The Frenchman will replace Franz Tost as team principal of AlphaTauri. Tost will trade his current role after this season for one as an advisor, while Mekies will transfer from Ferrari to take over his position. However, Hughes thinks it is strange that Ferrari is once again letting go of an important team member. The journalist from The Race points to the top management of the Italian car brand.
It can be seen as a continuation of top management’s decision to remove Binotto from his role last year. Binotto had led a period of technical creativity and dispelled the climate of fear that had pervaded the team for too long. Mekies was a crucial part of that greatly improved working atmosphere within the factory.’
Ferrari is not making the progress demanded under Binotto and Mekies
In terms of performance, however, it left something to be desired at Ferrari, partly due to operational problems. “Someone with conventional race wisdom would have tried to bolster their positions with all the support they needed. Instead, chairman John Elkann and CEO Benedetto Vigna chose a pattern from elite football to fire the man who had made progress but not enough for their demands. Demands made without full knowledge of F1.’
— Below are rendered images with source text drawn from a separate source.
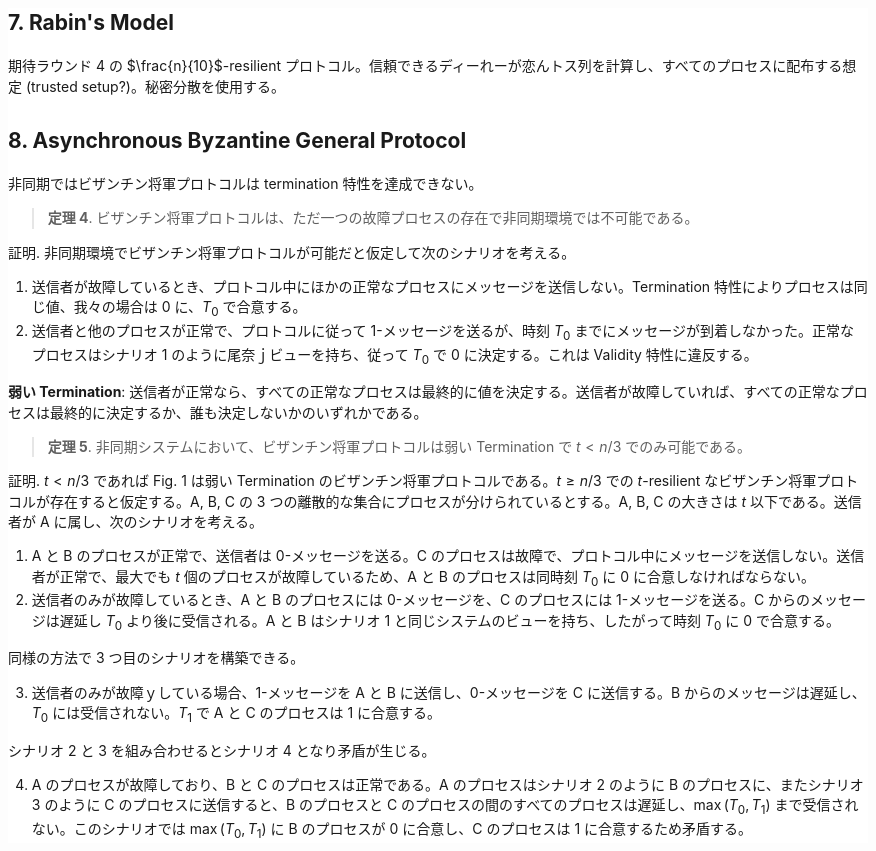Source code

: ## 7. Rabin's Model

期待ラウンド 4 の $\frac{n}{10}$-resilient プロトコル。信頼できるディーれーが恋んトス列を計算し、すべてのプロセスに配布する想定 (trusted setup?)。秘密分散を使用する。

## 8. Asynchronous Byzantine General Protocol

非同期ではビザンチン将軍プロトコルは termination 特性を達成できない。

> **定理 4**. ビザンチン将軍プロトコルは、ただ一つの故障プロセスの存在で非同期環境では不可能である。

証明. 非同期環境でビザンチン将軍プロトコルが可能だと仮定して次のシナリオを考える。

1. 送信者が故障しているとき、プロトコル中にほかの正常なプロセスにメッセージを送信しない。Termination 特性によりプロセスは同じ値、我々の場合は 0 に、$T_0$ で合意する。
2. 送信者と他のプロセスが正常で、プロトコルに従って $1$-メッセージを送るが、時刻 $T_0$ までにメッセージが到着しなかった。正常なプロセスはシナリオ 1 のように尾奈ｊビューを持ち、従って $T_0$ で 0 に決定する。これは Validity 特性に違反する。

**弱い Termination**: 送信者が正常なら、すべての正常なプロセスは最終的に値を決定する。送信者が故障していれば、すべての正常なプロセスは最終的に決定するか、誰も決定しないかのいずれかである。

> **定理 5**. 非同期システムにおいて、ビザンチン将軍プロトコルは弱い Termination で $t \lt n/3$ でのみ可能である。

証明. $t \lt n/3$ であれば Fig. 1 は弱い Termination のビザンチン将軍プロトコルである。$t \ge n/3$ での $t$-resilient なビザンチン将軍プロトコルが存在すると仮定する。A, B, C の 3 つの離散的な集合にプロセスが分けられているとする。A, B, C の大きさは $t$ 以下である。送信者が A に属し、次のシナリオを考える。

1. A と B のプロセスが正常で、送信者は $0$-メッセージを送る。C のプロセスは故障で、プロトコル中にメッセージを送信しない。送信者が正常で、最大でも $t$ 個のプロセスが故障しているため、A と B のプロセスは同時刻 $T_0$ に 0 に合意しなければならない。
2. 送信者のみが故障しているとき、A と B のプロセスには $0$-メッセージを、C のプロセスには $1$-メッセージを送る。C からのメッセージは遅延し $T_0$ より後に受信される。A と B はシナリオ 1 と同じシステムのビューを持ち、したがって時刻 $T_0$ に 0 で合意する。

同様の方法で 3 つ目のシナリオを構築できる。

3. 送信者のみが故障ｙしている場合、$1$-メッセージを A と B に送信し、$0$-メッセージを C に送信する。B からのメッセージは遅延し、$T_0$ には受信されない。$T_1$ で A と C のプロセスは 1 に合意する。

シナリオ 2 と 3 を組み合わせるとシナリオ 4 となり矛盾が生じる。

4. A のプロセスが故障しており、B と C のプロセスは正常である。A のプロセスはシナリオ 2 のように B のプロセスに、またシナリオ 3 のように C のプロセスに送信すると、B のプロセスと C のプロセスの間のすべてのプロセスは遅延し、$\max(T_0,T_1)$ まで受信されない。このシナリオでは $\max(T_0,T_1)$ に B のプロセスが 0 に合意し、C のプロセスは 1 に合意するため矛盾する。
Hughes also thinks that Sanchez and Mekies were no longer convinced of the direction Ferrari was taking. “That is not a reflection of Binotto’s replacement Frédéric Vasseur, but more about the environment that top management has created with its choices. If management had thought that there would be no turbulence with Binotto’s departure, that the talent within would behave like automated employees rather than ambitious, creative, independent-minded people, it would have been naive.’